The squadron was first activated at Hamilton Field, California in July 1942 as one of the three original squadrons of the 329th Fighter Group. Four days after its activation, the squadron moved to Paine Field, Washington and equipped with Lockheed P-38 Lightnings. The squadron initially acted as an Operational Training Unit (OTU). The OTU program involved establishing an oversized parent unit which would provide cadres to organize "satellite groups." The 332d also served as a Replacement Training Unit, training Lightning pilots in the final phases of fighter pilot training before shipping overseas.

Entries provided:
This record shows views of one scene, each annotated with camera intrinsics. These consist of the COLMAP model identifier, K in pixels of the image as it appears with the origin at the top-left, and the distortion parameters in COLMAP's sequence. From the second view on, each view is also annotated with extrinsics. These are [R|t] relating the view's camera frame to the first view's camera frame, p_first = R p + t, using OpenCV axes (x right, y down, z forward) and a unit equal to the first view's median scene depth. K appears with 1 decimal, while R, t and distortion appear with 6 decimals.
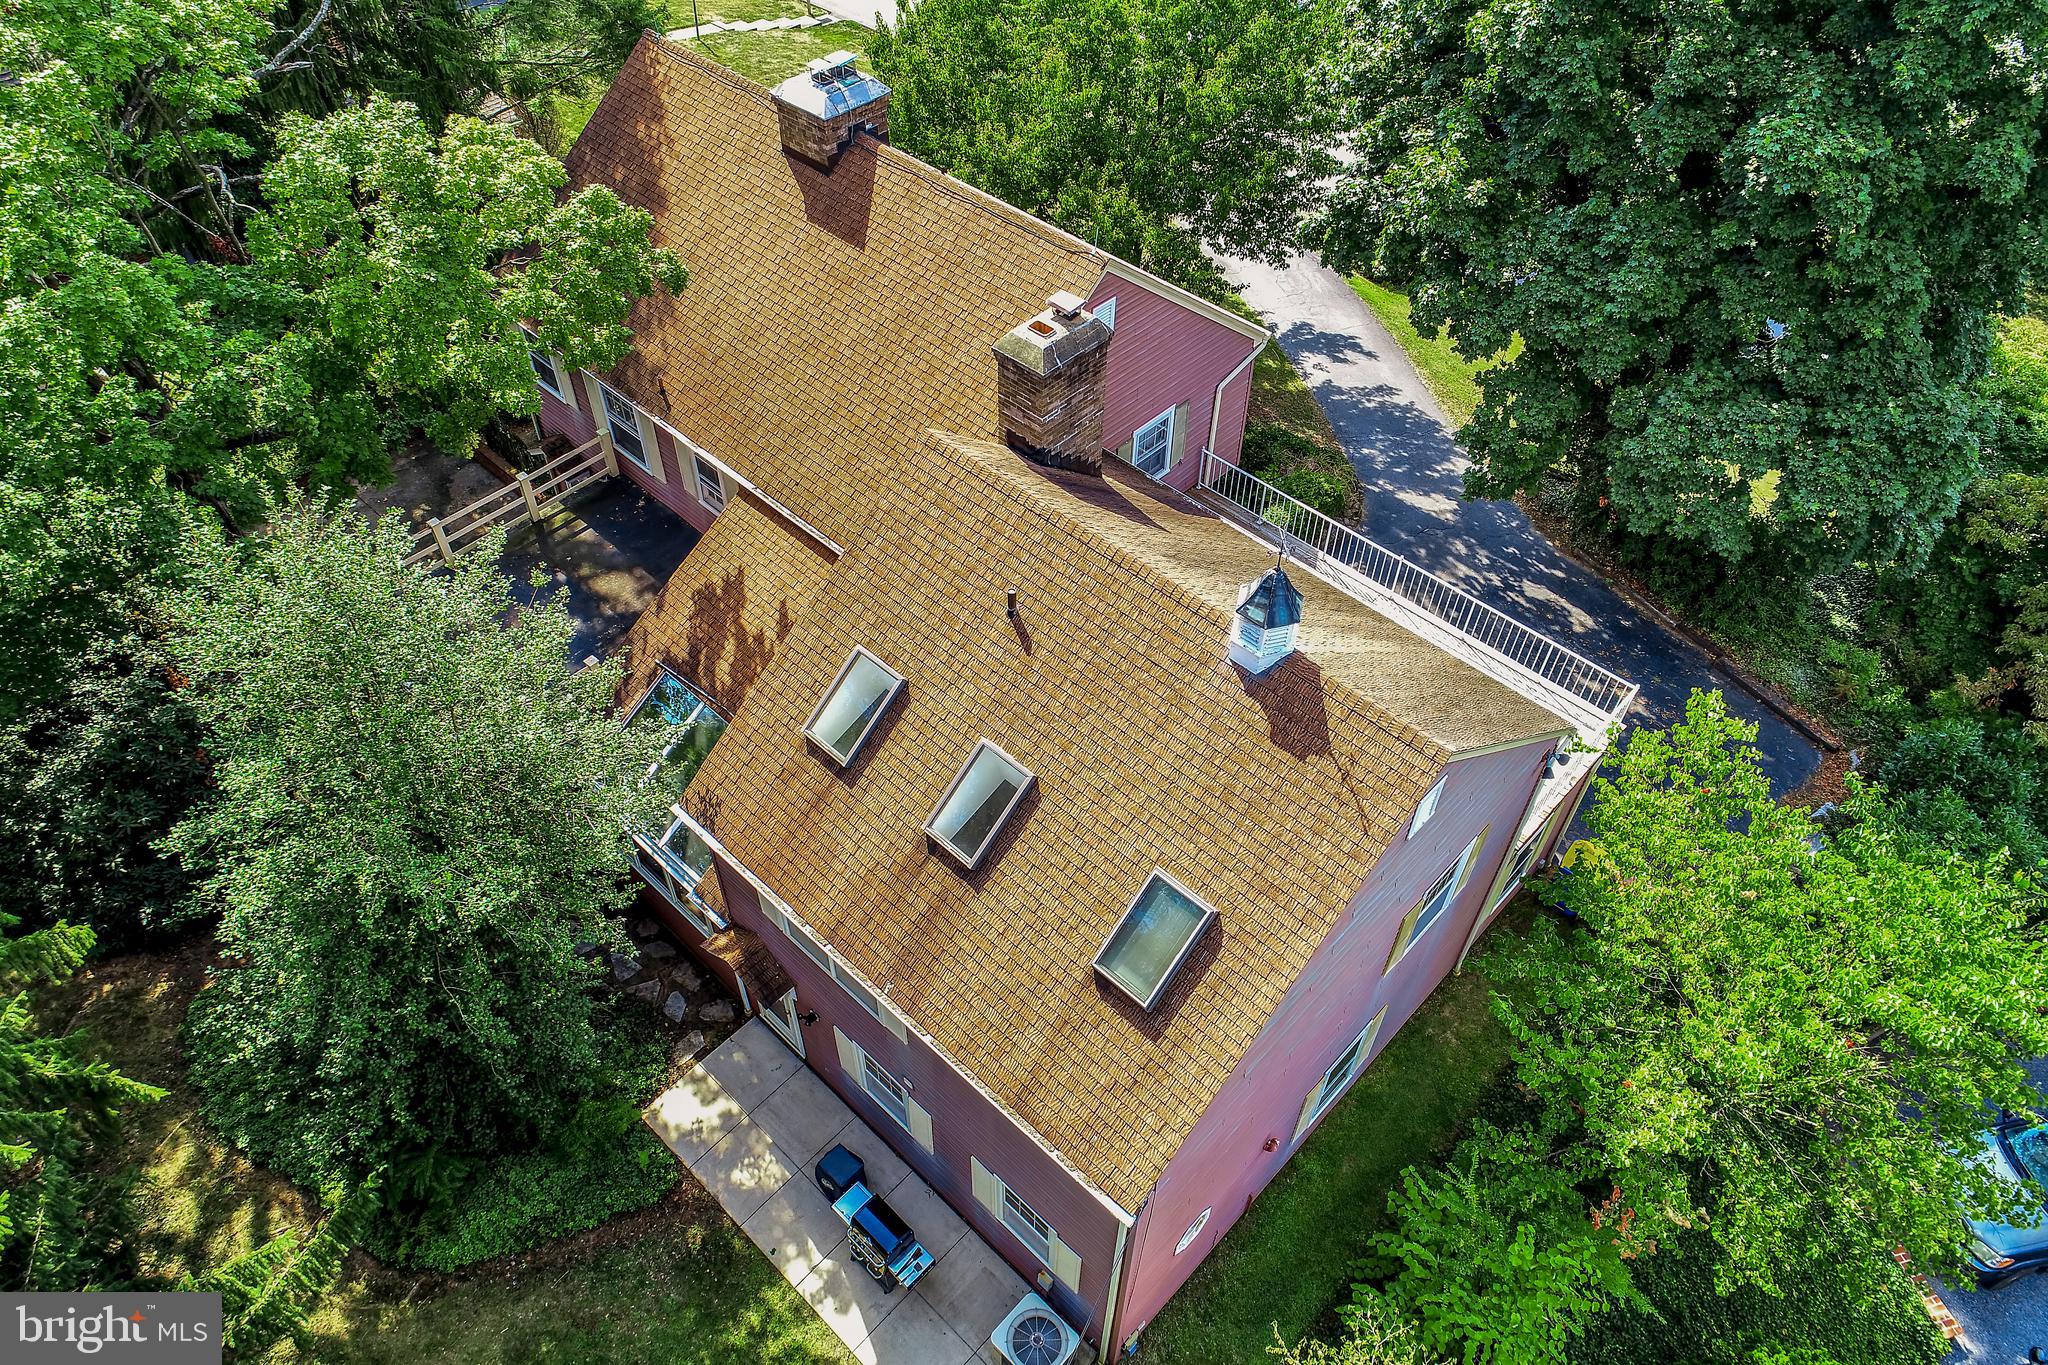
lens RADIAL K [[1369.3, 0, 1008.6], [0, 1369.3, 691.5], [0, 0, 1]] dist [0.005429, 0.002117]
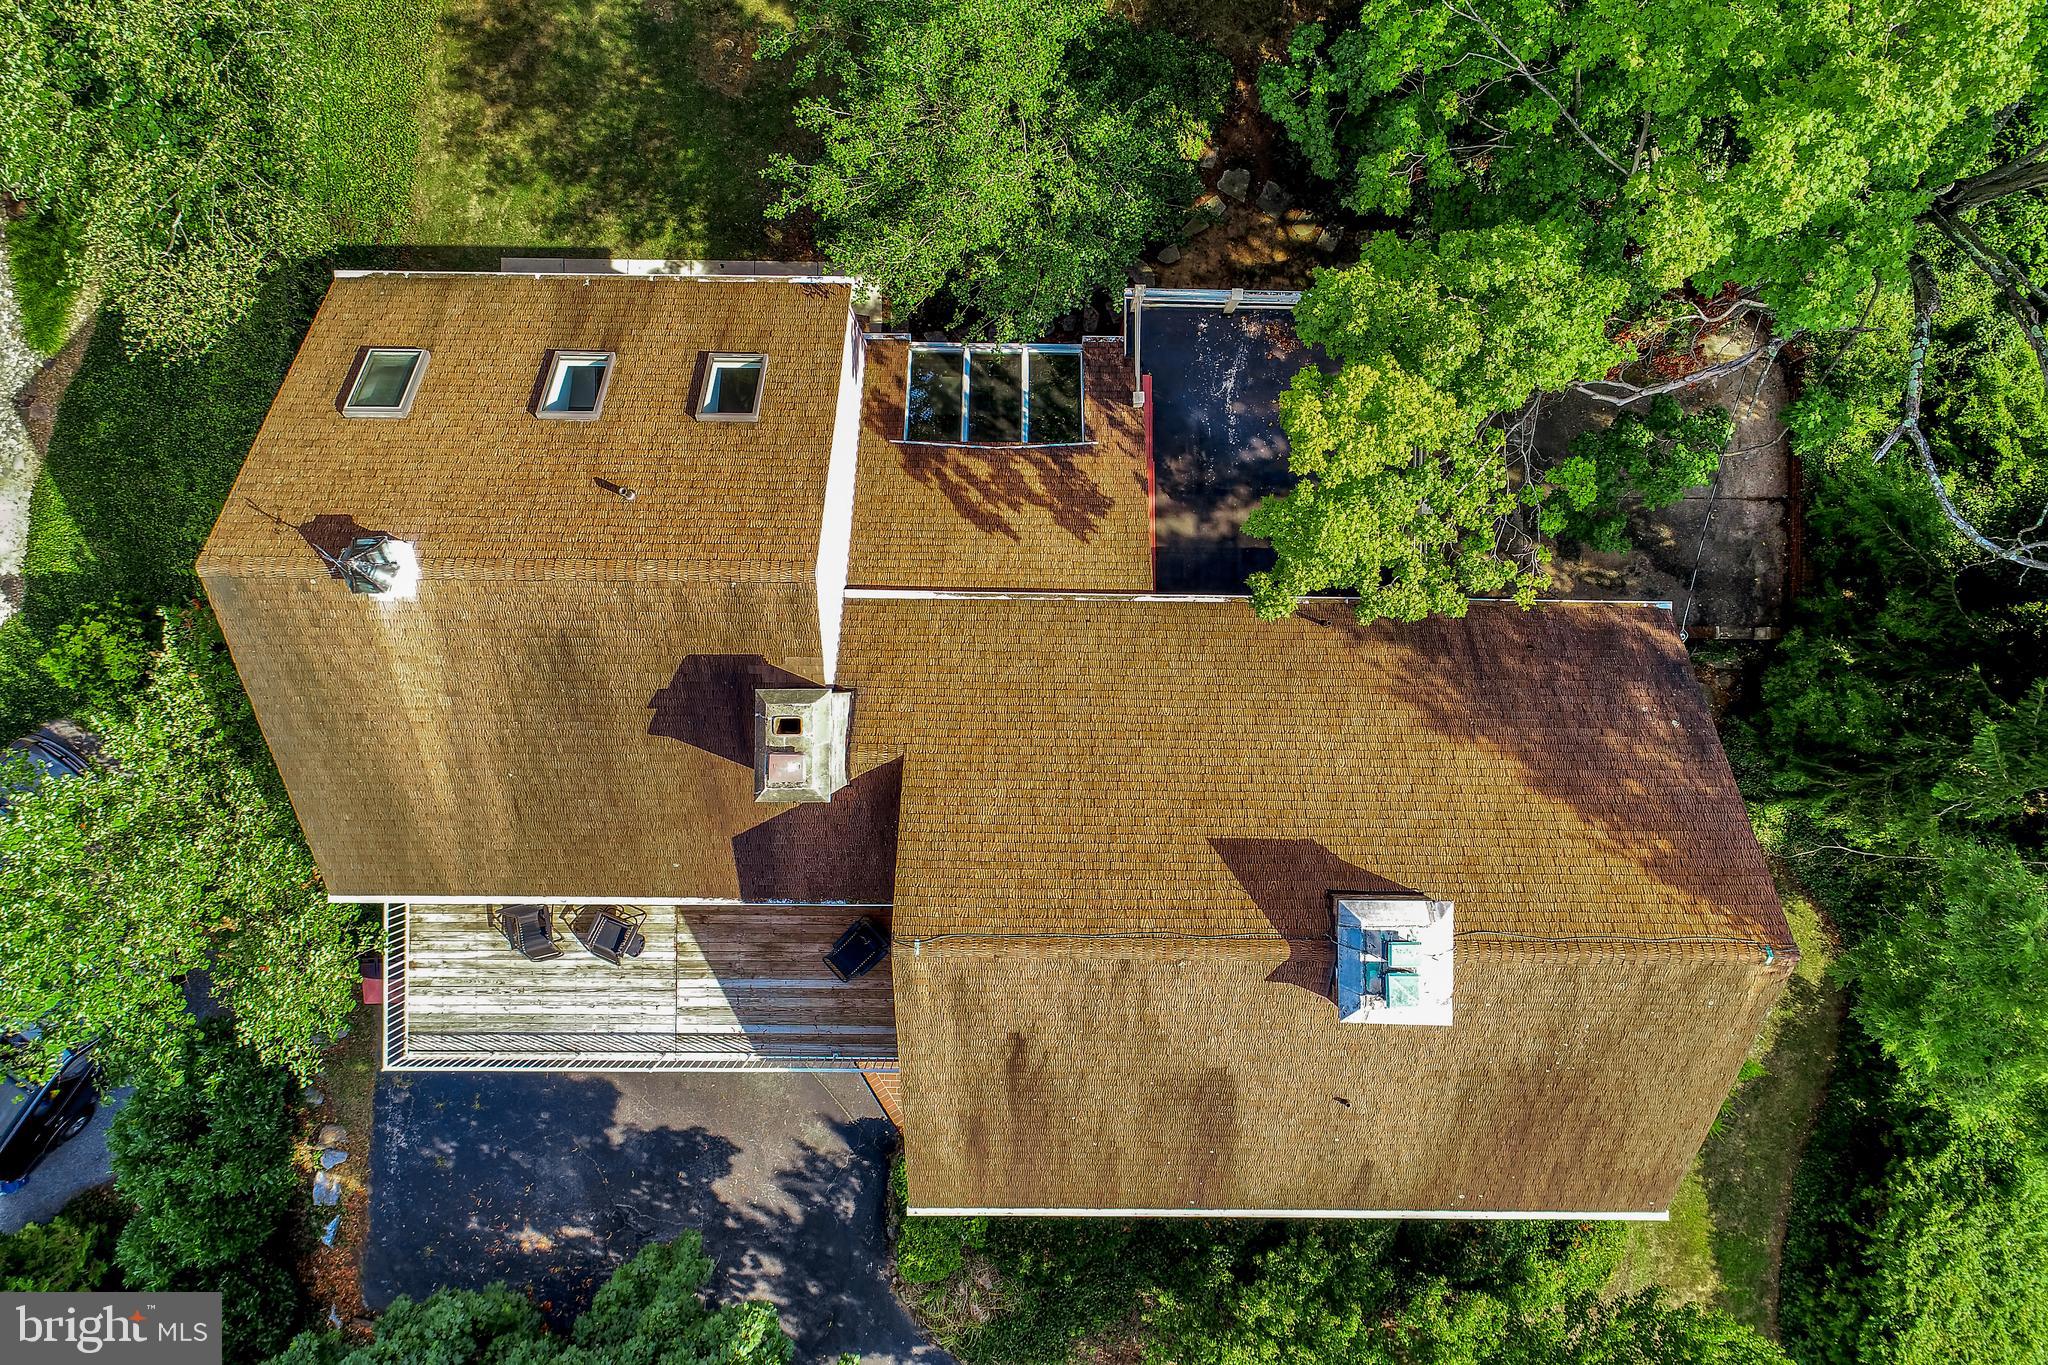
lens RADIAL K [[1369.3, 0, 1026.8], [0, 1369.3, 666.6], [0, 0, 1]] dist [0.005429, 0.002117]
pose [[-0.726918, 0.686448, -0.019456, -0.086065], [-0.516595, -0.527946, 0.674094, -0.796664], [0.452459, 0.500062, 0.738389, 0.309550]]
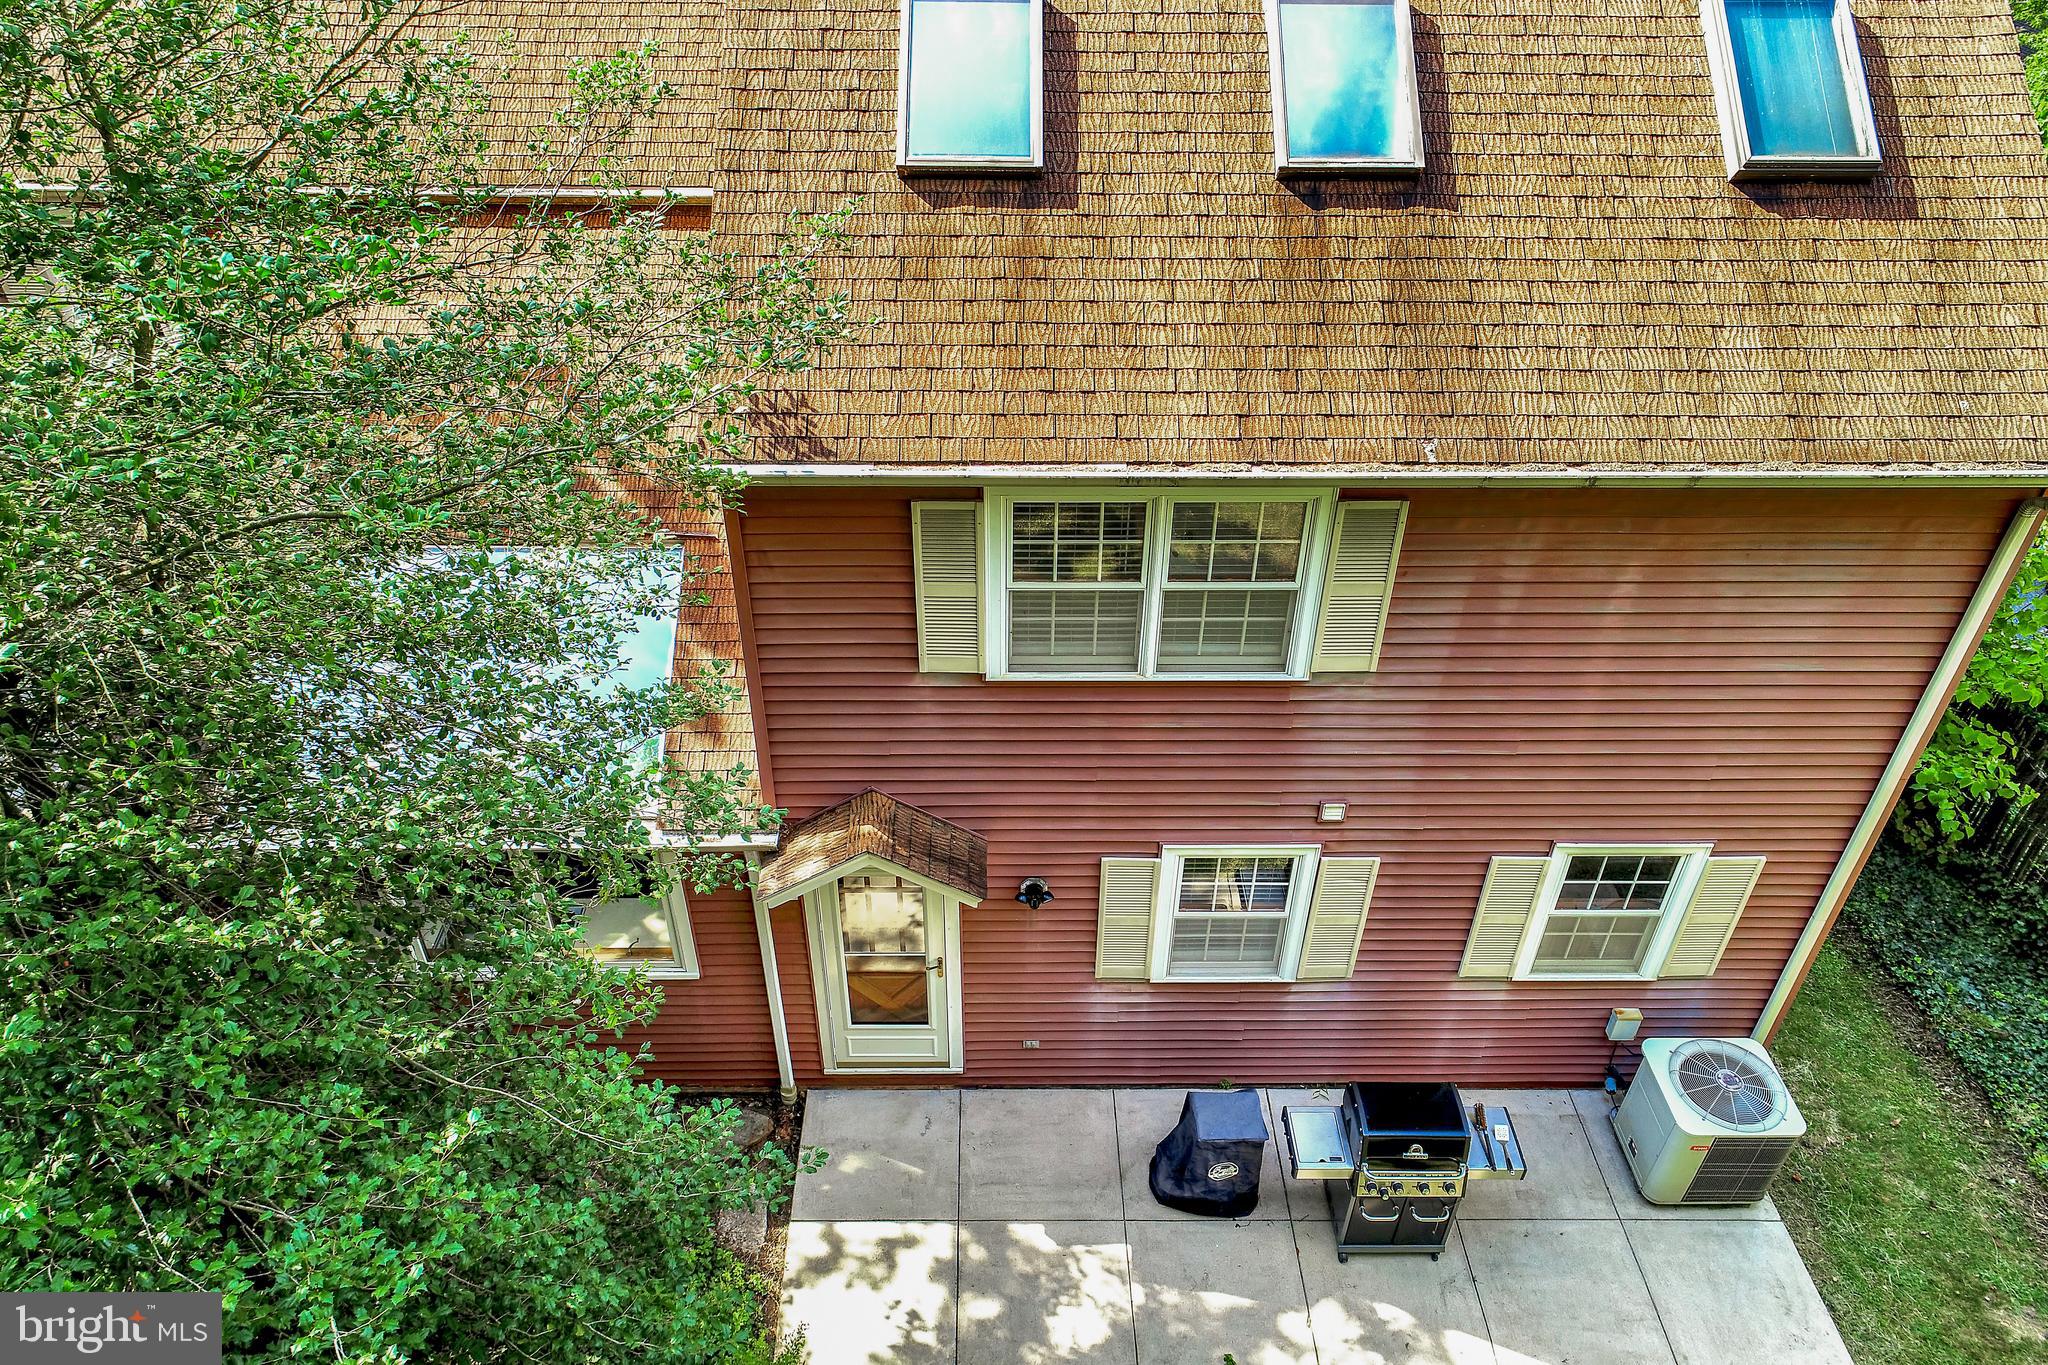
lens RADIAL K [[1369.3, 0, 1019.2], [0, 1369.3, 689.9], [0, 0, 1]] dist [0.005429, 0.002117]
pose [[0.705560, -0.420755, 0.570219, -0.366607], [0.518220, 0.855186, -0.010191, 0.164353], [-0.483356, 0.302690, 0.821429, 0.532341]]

* * *

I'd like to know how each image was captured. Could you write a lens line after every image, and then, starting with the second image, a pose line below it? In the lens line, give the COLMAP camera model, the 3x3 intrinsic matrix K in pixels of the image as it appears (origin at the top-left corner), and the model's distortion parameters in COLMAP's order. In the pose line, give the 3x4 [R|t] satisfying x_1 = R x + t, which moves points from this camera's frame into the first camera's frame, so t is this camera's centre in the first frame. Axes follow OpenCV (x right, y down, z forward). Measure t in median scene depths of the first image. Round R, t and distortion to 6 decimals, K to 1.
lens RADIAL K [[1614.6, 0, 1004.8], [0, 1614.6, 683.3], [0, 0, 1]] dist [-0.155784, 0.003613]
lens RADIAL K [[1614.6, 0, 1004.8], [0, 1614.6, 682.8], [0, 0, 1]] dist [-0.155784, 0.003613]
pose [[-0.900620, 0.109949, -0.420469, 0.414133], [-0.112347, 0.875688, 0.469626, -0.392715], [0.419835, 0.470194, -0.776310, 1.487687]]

Task goal:
Write the next part of the squadron history, picking up after its final sentence. This material has nothing to do with the squadron history.

Exercise output:
In September 1942 the 329th Group headquarters moved to Grand Central Air Terminal, California, while the 332d moved to Santa Ana Army Air Base. Most of the group eventually found itself at Ontario Army Air Field, California. The squadrons moved there in 1943, and were joined the other squadrons later that year, while group headquarters moved in February 1944. The squadron was disbanded in 1944 as part of an Army Air Forces (AAF) reorganization in which units not programmed to deploy overseas were replaced by AAF Base Units in order to free up manpower for overseas assignment because standard military units, based on relatively inflexible tables of organization were not proving well adapted to the training mission. Accordingly, a more functional system was adopted in which each AAF base was organized into a separate numbered unit.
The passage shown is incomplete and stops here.